● DIRECTIONS FOR THIS TASK
Every line below that contains "error" is to be copied.

--- MATERIAL TO PROCESS Enclosed Below ---

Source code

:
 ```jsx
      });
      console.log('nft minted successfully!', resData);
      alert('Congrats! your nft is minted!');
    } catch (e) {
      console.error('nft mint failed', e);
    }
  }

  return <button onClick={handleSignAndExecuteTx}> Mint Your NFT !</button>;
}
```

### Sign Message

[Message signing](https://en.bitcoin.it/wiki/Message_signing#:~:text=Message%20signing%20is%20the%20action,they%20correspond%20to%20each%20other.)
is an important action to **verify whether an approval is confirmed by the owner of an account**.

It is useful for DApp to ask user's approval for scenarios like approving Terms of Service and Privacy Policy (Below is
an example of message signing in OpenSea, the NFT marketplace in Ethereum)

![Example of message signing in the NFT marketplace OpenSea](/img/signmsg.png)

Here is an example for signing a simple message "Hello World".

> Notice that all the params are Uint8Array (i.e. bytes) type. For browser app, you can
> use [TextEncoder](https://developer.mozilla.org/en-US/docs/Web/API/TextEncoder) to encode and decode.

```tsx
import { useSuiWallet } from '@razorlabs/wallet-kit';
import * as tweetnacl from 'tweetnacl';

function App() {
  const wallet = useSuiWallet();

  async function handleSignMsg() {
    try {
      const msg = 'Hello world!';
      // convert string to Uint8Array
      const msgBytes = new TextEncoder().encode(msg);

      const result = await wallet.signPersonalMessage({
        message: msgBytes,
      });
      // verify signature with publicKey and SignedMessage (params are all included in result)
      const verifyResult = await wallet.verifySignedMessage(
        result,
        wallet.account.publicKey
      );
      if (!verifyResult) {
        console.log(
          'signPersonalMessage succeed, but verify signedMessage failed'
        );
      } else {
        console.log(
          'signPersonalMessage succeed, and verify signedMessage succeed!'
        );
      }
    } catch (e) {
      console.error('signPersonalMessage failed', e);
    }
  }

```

--- End of Enclosed MATERIAL TO PROCESS ---

● EXERCISE RESULT
      console.error('nft mint failed', e);
      console.error('signPersonalMessage failed', e);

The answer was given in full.